'Counter-Strike': "Queremos focar em campeonatos no exterior", afirma Pan sobre Vivo Keyd

Daniela Rigon/ESPN.com.br

Felipe Guerra
Com a Vivo Keyd, Pan venceu a Brasil Game Cup 2017
Com a Vivo Keyd, Pan venceu a Brasil Game Cup 2017

A animação das jogadoras de Counter-Strike da Vivo Keyd não mostrou diminuição após a Brasil Game Show. Após vencer a BGC, a equipe garantiu vaga na qualificatória norte-americana da World Electronic Sports Games (WESG) e está treinando com afinco pela vitória.

Durante um evento na sede da Vivo, em São Paulo, na última semana, Pamella "pan" Shibuya conversou com o ESPN Esports Brasil sobre a ótima fase do time e os planos para o futuro. Segundo a jogadora, o objetivo da Vivo Keyd é focar nos campeonatos internacionais femininos.

"O que a gente quer agora é focar em campeonatos no exterior, pois eu já fui duas vezes e não tive bons rendimentos lá fora como time", lembra pan. "Como grupo, acho que vai ser diferente agora".

Se o resultado depender do ritmo de treino, pan garante que o time está pronto. "Estamos treinando todo dia a partir do horário que as meninas chegam da faculdade. Começamos em torno de onze e meia e vamos até umas quatro, cinco horas da manhã, todo dia", conta.

"O treino também é individual: treinar mira, assistir demos, POVs, analisar estatísticas dos últimos jogos que a gente jogou.

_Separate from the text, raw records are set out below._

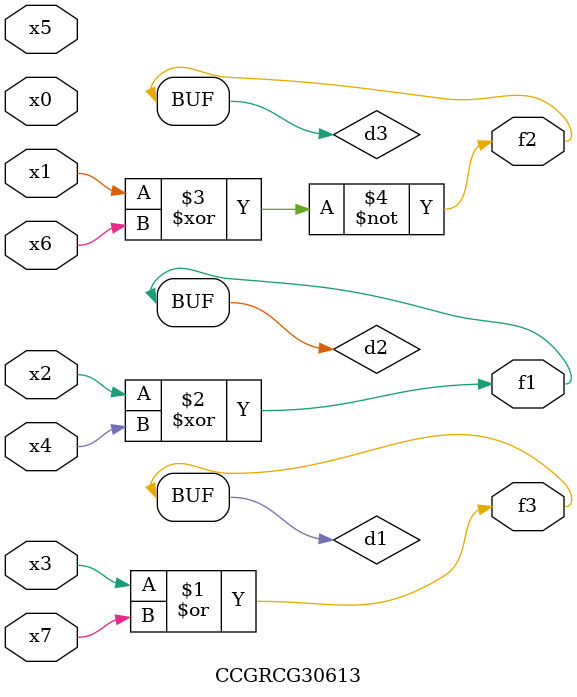
<source format=v>
module CCGRCG30613(
	input x0, x1, x2, x3, x4, x5, x6, x7,
	output f1, f2, f3
);

	wire d1, d2, d3;

	or (d1, x3, x7);
	xor (d2, x2, x4);
	xnor (d3, x1, x6);
	assign f1 = d2;
	assign f2 = d3;
	assign f3 = d1;
endmodule

</source>
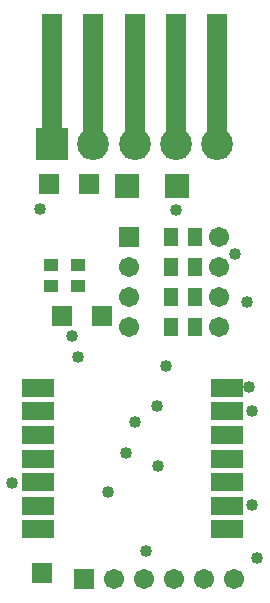
<source format=gbs>
%FSTAX24Y24*%
%MOIN*%
G70*
G01*
G75*
G04 Layer_Color=16711935*
%ADD10R,0.0512X0.0394*%
%ADD11O,0.0906X0.0236*%
%ADD12R,0.0394X0.0512*%
%ADD13R,0.1299X0.1004*%
%ADD14R,0.0374X0.1004*%
%ADD15R,0.0472X0.0512*%
%ADD16C,0.0100*%
%ADD17C,0.0300*%
%ADD18R,0.0650X0.4803*%
%ADD19C,0.0591*%
%ADD20R,0.0591X0.0591*%
%ADD21C,0.0984*%
%ADD22R,0.0984X0.0984*%
%ADD23C,0.0320*%
%ADD24R,0.0984X0.0512*%
%ADD25R,0.0374X0.0315*%
%ADD26R,0.0630X0.0630*%
%ADD27R,0.0709X0.0709*%
%ADD28C,0.0236*%
%ADD29C,0.0098*%
%ADD30C,0.0079*%
%ADD31C,0.0040*%
%ADD32C,0.0039*%
%ADD33R,0.0592X0.0474*%
%ADD34O,0.0986X0.0316*%
%ADD35R,0.0474X0.0592*%
%ADD36R,0.1379X0.1084*%
%ADD37R,0.0454X0.1084*%
%ADD38R,0.0552X0.0592*%
%ADD39C,0.0671*%
%ADD40R,0.0671X0.0671*%
%ADD41C,0.1064*%
%ADD42R,0.1064X0.1064*%
%ADD43C,0.0400*%
%ADD44R,0.1064X0.0592*%
%ADD45R,0.0454X0.0395*%
%ADD46R,0.0710X0.0710*%
%ADD47R,0.0789X0.0789*%
D18*
X235928Y197674D02*
D03*
X237306D02*
D03*
X238684D02*
D03*
X240062D02*
D03*
X24144D02*
D03*
D35*
X239906Y18965D02*
D03*
X240694D02*
D03*
X239906Y19065D02*
D03*
X240694D02*
D03*
X239906Y19265D02*
D03*
X240694D02*
D03*
X239906Y19165D02*
D03*
X240694D02*
D03*
D39*
X2415Y18965D02*
D03*
Y19065D02*
D03*
Y19165D02*
D03*
Y19265D02*
D03*
X2385Y18965D02*
D03*
Y19065D02*
D03*
Y19165D02*
D03*
X242Y18125D02*
D03*
X241D02*
D03*
X24D02*
D03*
X239D02*
D03*
X238D02*
D03*
D40*
X2385Y19265D02*
D03*
X2356Y18145D02*
D03*
X237Y18125D02*
D03*
D41*
X24144Y195745D02*
D03*
X238684D02*
D03*
X240062D02*
D03*
X237306D02*
D03*
D42*
X235928D02*
D03*
D43*
X23945Y185D02*
D03*
X2384Y18545D02*
D03*
X24259Y18685D02*
D03*
X2425Y18765D02*
D03*
X2378Y18415D02*
D03*
X234606Y184443D02*
D03*
X2366Y18935D02*
D03*
X2368Y18865D02*
D03*
X235535Y193557D02*
D03*
X238684Y18647D02*
D03*
X239411Y187D02*
D03*
X240052Y193521D02*
D03*
X239044Y182162D02*
D03*
X242769Y181936D02*
D03*
X242582Y183688D02*
D03*
X242011Y192084D02*
D03*
X239718Y188343D02*
D03*
X242415Y190469D02*
D03*
D44*
X23545Y182887D02*
D03*
Y183675D02*
D03*
Y184462D02*
D03*
Y18525D02*
D03*
Y186037D02*
D03*
Y186824D02*
D03*
Y187612D02*
D03*
X24175Y182887D02*
D03*
Y183675D02*
D03*
Y184462D02*
D03*
Y18525D02*
D03*
Y186037D02*
D03*
Y186824D02*
D03*
Y187612D02*
D03*
D45*
X2368Y191704D02*
D03*
Y190995D02*
D03*
X2359D02*
D03*
Y191704D02*
D03*
D46*
X237582Y190013D02*
D03*
X236243D02*
D03*
X237149Y194387D02*
D03*
X23581D02*
D03*
D47*
X238438Y194338D02*
D03*
X240092D02*
D03*
M02*

</source>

Também temos um coach que auxilia a gente em todas as partes técnicas, em todas as nossas falhas”, completa pan. “Costumamos treinar contra times mais fortes, da liga principal e profissional, porque só conseguimos saber onde estamos errando ao jogar contra times que são melhores que a gente. Então, toda vez que treinamos contra times mais fortes, vemos os ‘buraquinho’ que faltam para encaixar alguma tática".

Quando perguntamos se há uma pressão para manter o nível do time e continuar como o melhor feminino do Brasil, a jogadora concorda, mas diz que é normal. "É mais uma questão de empenho. É o nosso trabalho, então a gente realmente dá 100% do nosso tempo, da nossa dedicação e do nosso esforço. É um meio que a gente tem para viver hoje", explica.

Para ela, jogar Counter-Strike é como cozinhar: pressão o tempo inteiro, mas uma experiência recompensadora no final. "Conforme você vai pegando experiência, consegue lidar com mais facilidade em campeonatos offline, mas é uma adrenalina que não tem preço. É uma emoção muito grande, jogar e ver a galera acompanhando, torcendo. Acho que é um trabalho todo recompensado, mesmo com um monte de obstáculos a serem superados", afirma.

Pan também comenta sobre a melhora na estrutura da equipe com a nova parceria entre a Keyd e a Vivo, o que está refletindo nos bons treinamentos. "A gente está com uma estrutura muito bacana agora, inclusive com a gaming house da Keyd que a gente utiliza como centro de treinamento", conta. "Também temos agora um técnico em tempo integral, 100% do tempo com a gente".

Elogiando a sintonia do time e a capitã, Juliana "showliana" Maransaldi, a jogadora se diz feliz com a confiança que os donos da Keyd estão depositando na equipe e como isso é importante para seu sonho de viver de jogar Counter-Strike. "Uma empresa que vê seu trabalho é muito bacana. Então, estamos fazendo de tudo para exceder as expectativas e, passo a passo, conquistar uma coisa de cada vez, tentar se manter no topo sempre", afirma. "Acho que é o sonho de qualquer menina que joga, de qualquer pessoa que joga, ser campeã do mundo. O cenário masculino já tem a SK Gaming, a Immortals, o time dos meninos agora, Lucas e Henrique. A gente se espelha muito neles e acho que, como o CS brasileiro tem um grande potencial, não é impossível a gente se tornar campeãs mundiais".

Apesar da empolgação com a classificação para o qualificatório online, a competição acontece apenas entre 1 e 5 de fevereiro de 2018, nos EUA. Lá, a equipe enfrentará oito adversárias de todo o continente e brigará por duas vagas no evento final, marcado para março de 2018, na China, com uma premiação de US$ 170 mil. No total, serão 24 times femininos na disputa.